RECORDS TO PROCESS START
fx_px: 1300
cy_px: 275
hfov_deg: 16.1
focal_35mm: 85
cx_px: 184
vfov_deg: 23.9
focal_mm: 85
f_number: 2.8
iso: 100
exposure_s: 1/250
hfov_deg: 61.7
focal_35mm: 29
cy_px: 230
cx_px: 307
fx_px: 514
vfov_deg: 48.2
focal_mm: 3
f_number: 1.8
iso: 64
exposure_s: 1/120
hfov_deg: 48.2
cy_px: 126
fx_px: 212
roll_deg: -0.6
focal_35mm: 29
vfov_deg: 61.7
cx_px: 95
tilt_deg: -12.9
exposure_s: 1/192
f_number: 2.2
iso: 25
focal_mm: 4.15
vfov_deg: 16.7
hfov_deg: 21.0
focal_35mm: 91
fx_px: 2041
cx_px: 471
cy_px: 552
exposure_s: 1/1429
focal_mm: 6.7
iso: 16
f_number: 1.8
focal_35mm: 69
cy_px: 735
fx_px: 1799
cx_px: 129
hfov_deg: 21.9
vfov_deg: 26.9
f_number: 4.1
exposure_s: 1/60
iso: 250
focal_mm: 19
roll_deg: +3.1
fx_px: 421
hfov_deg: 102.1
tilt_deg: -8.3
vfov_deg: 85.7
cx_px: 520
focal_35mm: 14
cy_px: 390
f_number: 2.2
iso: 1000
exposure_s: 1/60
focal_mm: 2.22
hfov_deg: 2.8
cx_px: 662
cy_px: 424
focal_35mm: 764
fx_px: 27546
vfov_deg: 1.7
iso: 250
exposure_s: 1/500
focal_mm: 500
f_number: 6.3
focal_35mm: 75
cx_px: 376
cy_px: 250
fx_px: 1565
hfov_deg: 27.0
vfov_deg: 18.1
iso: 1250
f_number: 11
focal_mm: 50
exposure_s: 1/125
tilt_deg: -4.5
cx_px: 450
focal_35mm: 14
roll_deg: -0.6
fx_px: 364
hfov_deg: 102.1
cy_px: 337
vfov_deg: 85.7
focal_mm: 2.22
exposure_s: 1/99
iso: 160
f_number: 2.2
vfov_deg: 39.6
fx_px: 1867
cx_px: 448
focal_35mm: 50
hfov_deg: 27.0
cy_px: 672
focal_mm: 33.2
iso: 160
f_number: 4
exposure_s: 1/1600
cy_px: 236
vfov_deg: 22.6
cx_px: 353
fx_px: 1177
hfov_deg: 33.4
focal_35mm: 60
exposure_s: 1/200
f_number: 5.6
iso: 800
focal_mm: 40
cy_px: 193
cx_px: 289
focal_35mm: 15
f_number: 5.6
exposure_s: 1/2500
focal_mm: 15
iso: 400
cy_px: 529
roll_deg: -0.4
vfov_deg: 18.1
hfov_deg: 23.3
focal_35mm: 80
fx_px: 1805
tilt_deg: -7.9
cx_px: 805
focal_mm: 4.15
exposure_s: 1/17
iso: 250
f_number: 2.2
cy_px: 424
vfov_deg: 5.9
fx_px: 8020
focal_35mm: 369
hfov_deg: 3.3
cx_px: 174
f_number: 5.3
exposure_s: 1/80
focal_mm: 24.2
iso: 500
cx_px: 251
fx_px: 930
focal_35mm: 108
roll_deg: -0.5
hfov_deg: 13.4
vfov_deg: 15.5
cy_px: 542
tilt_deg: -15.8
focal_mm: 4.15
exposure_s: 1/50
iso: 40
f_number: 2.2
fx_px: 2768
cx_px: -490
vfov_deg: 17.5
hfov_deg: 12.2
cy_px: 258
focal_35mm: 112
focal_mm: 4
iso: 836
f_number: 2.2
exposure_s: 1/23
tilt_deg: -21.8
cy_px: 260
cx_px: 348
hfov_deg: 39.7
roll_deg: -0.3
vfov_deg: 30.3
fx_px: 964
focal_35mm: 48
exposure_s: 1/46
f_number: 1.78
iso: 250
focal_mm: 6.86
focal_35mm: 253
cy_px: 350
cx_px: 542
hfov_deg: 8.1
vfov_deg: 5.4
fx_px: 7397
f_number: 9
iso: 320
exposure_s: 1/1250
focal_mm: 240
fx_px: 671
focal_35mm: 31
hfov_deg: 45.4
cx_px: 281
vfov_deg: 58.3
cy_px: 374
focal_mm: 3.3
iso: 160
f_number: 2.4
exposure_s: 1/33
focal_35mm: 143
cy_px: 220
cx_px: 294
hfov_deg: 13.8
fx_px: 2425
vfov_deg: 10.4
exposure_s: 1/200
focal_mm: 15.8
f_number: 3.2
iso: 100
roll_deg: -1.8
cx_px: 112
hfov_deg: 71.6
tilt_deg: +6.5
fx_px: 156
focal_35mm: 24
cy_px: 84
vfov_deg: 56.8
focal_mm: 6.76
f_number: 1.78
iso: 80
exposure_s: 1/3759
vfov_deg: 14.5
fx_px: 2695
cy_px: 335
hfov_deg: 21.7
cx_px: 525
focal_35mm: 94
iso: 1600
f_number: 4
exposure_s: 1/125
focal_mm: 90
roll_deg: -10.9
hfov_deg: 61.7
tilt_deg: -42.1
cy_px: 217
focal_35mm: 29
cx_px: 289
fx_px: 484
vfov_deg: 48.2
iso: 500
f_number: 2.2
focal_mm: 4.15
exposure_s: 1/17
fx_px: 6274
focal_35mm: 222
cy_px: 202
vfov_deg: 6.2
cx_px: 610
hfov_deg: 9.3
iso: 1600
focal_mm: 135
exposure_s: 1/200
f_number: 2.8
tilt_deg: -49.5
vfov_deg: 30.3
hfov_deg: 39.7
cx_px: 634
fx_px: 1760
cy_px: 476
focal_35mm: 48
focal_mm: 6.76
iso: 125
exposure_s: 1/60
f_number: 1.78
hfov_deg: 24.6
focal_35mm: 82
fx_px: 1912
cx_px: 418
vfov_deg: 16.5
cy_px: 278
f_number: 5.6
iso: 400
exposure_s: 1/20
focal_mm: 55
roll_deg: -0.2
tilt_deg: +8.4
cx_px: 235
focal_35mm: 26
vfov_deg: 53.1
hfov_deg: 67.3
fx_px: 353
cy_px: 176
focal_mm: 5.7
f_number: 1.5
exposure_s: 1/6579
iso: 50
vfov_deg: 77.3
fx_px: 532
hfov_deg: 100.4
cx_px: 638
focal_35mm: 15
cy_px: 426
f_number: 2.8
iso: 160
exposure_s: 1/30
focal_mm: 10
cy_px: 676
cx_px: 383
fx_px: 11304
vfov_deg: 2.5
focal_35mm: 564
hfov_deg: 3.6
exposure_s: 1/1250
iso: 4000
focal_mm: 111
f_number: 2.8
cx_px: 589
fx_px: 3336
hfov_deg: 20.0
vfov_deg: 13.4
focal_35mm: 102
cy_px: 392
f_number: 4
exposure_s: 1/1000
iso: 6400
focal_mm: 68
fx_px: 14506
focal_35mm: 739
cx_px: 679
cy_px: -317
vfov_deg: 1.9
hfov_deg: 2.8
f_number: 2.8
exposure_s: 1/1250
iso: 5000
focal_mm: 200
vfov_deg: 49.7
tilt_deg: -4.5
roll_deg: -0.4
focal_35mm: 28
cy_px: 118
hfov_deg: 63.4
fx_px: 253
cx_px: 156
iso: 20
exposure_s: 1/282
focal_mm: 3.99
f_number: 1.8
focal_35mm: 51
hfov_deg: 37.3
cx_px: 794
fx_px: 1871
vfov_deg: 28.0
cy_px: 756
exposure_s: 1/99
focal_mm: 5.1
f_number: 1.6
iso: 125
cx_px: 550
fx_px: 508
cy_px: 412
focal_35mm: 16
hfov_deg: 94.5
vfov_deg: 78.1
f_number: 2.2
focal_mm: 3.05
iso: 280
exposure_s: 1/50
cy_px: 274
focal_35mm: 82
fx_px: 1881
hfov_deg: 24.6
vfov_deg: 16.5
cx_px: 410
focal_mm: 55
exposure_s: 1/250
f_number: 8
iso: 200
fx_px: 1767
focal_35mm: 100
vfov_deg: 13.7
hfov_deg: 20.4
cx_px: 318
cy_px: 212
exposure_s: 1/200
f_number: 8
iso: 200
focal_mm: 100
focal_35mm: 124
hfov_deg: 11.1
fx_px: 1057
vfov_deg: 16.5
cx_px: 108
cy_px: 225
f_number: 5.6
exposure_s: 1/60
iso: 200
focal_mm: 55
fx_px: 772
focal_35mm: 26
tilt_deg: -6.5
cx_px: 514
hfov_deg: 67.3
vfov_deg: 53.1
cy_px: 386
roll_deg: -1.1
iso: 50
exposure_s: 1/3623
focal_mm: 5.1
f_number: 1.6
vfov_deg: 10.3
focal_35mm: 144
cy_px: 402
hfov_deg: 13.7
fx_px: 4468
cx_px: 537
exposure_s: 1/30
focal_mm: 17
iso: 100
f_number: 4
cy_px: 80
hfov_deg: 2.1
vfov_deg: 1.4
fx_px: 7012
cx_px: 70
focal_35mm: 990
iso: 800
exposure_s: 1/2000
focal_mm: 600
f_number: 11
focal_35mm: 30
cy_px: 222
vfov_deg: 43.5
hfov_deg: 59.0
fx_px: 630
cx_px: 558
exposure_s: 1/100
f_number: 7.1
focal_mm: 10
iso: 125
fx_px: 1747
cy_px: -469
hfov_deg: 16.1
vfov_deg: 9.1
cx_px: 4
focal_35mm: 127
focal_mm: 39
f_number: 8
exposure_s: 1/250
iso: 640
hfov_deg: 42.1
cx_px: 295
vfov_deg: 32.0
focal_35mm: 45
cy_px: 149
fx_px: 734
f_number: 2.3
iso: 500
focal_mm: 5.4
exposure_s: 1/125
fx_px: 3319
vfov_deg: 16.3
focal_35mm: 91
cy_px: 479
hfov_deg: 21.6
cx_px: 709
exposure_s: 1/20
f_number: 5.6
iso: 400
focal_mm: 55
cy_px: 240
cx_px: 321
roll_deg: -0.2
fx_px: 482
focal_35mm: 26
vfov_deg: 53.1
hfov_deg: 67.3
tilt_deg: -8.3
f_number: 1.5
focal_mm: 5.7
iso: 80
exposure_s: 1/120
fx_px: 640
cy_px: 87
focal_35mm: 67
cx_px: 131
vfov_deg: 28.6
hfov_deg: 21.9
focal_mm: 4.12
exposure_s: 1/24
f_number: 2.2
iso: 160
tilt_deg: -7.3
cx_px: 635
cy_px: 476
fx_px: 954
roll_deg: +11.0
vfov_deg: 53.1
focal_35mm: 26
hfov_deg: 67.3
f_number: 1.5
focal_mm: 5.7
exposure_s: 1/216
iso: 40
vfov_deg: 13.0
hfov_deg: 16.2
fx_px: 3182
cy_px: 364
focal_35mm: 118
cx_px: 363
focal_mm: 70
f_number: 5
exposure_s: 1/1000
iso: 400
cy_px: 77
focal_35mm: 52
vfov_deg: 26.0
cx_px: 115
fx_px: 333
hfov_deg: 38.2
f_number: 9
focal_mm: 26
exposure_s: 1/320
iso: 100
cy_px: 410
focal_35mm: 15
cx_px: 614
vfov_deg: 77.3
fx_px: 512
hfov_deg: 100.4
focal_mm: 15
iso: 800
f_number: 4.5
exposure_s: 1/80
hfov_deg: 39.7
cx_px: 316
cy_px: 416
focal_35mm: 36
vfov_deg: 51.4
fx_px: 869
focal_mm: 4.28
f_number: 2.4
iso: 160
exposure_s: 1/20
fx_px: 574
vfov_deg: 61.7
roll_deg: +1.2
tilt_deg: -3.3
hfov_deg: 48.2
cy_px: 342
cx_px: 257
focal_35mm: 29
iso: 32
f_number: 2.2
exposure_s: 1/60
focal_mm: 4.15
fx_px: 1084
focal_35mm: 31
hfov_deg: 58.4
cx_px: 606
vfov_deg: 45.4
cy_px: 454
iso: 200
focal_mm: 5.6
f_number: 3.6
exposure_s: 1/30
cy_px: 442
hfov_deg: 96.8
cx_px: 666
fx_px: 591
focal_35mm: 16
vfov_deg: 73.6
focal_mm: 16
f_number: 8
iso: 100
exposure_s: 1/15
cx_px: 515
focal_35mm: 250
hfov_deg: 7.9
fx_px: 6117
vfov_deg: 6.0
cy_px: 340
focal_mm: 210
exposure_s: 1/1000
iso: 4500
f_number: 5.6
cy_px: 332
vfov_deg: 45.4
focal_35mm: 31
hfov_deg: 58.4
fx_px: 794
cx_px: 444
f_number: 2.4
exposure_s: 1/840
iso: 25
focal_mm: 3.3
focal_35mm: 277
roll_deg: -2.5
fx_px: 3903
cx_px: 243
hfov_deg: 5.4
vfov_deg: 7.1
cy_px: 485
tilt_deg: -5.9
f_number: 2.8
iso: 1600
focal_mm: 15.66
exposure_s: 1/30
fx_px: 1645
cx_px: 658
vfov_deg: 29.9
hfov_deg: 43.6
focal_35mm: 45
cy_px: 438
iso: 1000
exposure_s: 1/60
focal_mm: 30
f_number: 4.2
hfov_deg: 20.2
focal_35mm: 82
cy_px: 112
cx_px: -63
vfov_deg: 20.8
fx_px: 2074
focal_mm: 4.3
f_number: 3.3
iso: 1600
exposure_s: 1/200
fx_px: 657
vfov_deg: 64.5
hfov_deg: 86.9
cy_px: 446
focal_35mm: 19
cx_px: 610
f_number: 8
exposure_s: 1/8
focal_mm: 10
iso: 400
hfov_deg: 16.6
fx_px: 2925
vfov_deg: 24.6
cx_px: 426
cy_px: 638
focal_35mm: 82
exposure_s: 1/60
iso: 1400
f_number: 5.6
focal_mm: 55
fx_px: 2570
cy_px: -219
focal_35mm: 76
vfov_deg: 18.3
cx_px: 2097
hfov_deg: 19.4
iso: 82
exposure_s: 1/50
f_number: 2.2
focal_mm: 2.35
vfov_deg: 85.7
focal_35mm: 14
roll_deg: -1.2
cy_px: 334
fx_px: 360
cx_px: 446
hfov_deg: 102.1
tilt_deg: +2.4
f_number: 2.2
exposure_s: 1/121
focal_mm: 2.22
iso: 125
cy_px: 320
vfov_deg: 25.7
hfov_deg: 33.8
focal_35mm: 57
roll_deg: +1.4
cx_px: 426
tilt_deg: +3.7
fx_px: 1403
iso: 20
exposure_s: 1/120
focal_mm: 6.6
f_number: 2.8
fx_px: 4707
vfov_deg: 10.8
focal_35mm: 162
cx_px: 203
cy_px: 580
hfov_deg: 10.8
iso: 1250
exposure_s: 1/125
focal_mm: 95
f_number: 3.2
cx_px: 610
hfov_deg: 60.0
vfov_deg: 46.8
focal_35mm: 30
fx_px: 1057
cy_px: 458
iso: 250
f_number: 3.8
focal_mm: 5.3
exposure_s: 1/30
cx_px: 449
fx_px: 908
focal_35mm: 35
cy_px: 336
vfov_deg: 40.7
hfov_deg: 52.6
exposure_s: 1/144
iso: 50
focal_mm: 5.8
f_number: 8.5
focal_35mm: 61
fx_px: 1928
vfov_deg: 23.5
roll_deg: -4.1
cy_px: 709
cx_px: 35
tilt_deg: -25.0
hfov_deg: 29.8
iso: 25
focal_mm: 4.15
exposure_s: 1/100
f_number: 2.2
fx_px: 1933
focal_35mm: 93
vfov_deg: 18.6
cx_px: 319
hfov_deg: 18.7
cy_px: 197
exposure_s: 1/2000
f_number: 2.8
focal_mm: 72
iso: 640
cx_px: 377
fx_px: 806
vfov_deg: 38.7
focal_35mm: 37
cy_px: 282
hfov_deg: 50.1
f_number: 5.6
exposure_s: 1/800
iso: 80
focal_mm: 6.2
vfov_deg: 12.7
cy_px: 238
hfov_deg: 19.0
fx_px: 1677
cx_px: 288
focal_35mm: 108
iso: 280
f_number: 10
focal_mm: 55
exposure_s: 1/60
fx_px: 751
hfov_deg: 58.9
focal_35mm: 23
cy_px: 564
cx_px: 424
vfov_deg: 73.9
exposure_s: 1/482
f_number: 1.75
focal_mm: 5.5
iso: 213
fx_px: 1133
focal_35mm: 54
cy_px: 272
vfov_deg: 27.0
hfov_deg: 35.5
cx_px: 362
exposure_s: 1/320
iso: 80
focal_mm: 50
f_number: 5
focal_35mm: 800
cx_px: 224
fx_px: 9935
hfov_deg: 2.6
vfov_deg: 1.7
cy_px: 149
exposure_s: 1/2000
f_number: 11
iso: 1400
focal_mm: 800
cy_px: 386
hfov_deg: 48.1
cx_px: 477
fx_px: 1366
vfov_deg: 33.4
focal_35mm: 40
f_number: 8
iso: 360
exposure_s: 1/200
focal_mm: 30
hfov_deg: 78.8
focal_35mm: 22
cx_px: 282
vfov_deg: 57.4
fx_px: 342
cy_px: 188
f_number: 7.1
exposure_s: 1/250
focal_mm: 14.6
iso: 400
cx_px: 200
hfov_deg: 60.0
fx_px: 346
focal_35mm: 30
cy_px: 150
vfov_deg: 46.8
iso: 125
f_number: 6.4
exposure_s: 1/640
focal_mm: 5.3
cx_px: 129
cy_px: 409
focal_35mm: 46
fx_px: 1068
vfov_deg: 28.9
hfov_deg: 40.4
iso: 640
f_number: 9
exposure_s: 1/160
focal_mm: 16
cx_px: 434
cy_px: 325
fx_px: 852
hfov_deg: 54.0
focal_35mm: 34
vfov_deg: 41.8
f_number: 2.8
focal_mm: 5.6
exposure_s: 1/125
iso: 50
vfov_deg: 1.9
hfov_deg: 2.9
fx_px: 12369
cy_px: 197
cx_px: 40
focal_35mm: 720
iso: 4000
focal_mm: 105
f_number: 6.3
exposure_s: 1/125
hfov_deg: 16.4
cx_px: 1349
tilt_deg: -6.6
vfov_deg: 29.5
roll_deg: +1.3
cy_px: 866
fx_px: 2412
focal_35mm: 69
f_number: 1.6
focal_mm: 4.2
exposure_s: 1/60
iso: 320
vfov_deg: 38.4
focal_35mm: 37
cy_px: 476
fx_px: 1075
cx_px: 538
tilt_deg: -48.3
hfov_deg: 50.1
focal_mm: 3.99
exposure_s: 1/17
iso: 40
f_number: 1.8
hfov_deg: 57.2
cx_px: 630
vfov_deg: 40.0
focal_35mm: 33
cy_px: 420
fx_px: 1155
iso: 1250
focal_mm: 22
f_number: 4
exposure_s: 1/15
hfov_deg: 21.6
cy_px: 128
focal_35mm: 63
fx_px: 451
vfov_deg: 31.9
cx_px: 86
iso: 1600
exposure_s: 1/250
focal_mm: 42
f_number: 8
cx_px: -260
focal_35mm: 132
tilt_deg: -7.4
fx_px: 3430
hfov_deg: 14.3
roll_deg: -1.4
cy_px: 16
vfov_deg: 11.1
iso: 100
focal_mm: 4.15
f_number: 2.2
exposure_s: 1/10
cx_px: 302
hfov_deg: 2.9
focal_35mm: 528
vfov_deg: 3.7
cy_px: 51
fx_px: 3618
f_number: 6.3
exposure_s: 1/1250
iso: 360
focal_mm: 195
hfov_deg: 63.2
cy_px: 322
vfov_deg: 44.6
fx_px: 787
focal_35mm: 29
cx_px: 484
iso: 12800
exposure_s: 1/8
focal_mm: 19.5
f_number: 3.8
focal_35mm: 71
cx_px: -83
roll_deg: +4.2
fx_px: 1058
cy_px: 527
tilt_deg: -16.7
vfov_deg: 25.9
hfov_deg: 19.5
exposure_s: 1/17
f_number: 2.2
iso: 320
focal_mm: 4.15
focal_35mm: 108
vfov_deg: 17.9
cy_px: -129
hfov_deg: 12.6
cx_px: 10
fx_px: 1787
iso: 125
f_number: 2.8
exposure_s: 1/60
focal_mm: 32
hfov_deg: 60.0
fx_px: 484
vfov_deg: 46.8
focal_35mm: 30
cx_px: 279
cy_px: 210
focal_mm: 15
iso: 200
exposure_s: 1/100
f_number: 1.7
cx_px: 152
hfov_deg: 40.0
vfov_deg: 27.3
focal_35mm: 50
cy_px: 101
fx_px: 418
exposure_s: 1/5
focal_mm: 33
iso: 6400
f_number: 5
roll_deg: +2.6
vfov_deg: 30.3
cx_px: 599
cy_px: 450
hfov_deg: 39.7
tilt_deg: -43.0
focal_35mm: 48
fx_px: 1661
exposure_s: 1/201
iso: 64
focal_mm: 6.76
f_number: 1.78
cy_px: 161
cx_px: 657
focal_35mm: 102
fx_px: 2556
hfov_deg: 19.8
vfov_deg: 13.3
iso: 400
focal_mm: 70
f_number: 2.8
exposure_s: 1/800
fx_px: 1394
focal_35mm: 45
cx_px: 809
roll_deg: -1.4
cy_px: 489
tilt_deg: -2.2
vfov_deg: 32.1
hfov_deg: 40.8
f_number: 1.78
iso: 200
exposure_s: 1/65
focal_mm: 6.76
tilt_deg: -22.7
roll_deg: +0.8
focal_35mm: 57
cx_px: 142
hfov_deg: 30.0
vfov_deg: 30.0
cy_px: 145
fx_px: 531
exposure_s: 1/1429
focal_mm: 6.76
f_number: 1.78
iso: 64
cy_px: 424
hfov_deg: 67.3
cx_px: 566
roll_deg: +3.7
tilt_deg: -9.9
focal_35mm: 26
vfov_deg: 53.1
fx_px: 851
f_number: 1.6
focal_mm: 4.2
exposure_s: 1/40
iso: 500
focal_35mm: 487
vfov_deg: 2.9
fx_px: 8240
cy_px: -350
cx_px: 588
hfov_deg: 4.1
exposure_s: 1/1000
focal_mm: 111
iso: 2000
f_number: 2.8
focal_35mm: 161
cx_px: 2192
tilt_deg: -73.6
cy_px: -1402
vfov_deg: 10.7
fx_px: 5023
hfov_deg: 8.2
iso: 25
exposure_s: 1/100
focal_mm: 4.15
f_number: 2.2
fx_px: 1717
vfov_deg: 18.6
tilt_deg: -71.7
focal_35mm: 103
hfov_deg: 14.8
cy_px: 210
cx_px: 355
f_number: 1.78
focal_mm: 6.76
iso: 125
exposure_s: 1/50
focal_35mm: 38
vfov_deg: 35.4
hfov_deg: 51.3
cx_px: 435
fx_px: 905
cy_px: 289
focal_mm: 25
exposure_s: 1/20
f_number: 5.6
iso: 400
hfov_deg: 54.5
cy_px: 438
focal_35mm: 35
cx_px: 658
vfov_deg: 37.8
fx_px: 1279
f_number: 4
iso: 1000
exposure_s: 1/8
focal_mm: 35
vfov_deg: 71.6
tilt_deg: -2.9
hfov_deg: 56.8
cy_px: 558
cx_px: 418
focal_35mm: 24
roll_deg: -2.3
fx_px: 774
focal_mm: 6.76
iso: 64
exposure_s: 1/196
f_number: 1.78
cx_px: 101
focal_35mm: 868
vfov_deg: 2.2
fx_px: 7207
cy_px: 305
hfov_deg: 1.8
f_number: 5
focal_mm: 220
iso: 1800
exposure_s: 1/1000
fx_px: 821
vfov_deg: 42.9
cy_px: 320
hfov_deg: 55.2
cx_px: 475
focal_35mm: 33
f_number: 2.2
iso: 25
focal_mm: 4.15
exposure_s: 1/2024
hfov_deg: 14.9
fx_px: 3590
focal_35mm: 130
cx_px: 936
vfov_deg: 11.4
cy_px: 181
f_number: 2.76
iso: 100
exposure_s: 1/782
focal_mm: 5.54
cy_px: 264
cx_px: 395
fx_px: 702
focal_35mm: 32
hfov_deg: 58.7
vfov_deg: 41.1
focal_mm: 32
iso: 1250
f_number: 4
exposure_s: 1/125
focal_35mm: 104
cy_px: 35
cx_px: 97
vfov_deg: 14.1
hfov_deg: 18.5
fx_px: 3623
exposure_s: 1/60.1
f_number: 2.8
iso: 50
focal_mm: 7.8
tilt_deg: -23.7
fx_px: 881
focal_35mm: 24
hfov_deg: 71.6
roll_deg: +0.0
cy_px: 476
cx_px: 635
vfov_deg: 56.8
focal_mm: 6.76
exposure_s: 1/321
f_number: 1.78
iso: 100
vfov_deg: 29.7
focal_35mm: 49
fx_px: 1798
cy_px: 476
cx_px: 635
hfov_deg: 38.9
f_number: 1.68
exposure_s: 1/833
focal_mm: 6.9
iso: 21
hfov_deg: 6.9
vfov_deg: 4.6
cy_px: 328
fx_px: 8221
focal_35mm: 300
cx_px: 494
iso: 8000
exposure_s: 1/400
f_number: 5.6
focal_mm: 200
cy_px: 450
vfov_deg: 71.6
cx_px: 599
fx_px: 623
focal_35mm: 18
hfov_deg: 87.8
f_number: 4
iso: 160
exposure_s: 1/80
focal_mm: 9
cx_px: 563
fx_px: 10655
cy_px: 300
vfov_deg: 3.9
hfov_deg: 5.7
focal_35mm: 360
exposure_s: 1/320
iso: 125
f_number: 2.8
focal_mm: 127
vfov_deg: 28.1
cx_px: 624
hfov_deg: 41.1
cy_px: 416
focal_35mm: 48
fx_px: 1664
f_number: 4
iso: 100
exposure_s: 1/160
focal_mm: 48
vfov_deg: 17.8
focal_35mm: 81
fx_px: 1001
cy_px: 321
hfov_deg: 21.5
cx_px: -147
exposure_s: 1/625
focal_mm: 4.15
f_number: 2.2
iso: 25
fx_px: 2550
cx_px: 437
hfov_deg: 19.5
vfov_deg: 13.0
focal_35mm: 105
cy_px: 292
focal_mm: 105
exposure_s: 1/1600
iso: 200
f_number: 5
RECORDS TO PROCESS END
**ABOUT THIS EXERCISE:**
With the line holding "vfov_deg: 26.9" as the first and the line holding "fx_px: 27546" as the last, set down that range of the entries above exactly, and nothing else.

**SOLUTION FOR THIS TASK:**
vfov_deg: 26.9
f_number: 4.1
exposure_s: 1/60
iso: 250
focal_mm: 19
roll_deg: +3.1
fx_px: 421
hfov_deg: 102.1
tilt_deg: -8.3
vfov_deg: 85.7
cx_px: 520
focal_35mm: 14
cy_px: 390
f_number: 2.2
iso: 1000
exposure_s: 1/60
focal_mm: 2.22
hfov_deg: 2.8
cx_px: 662
cy_px: 424
focal_35mm: 764
fx_px: 27546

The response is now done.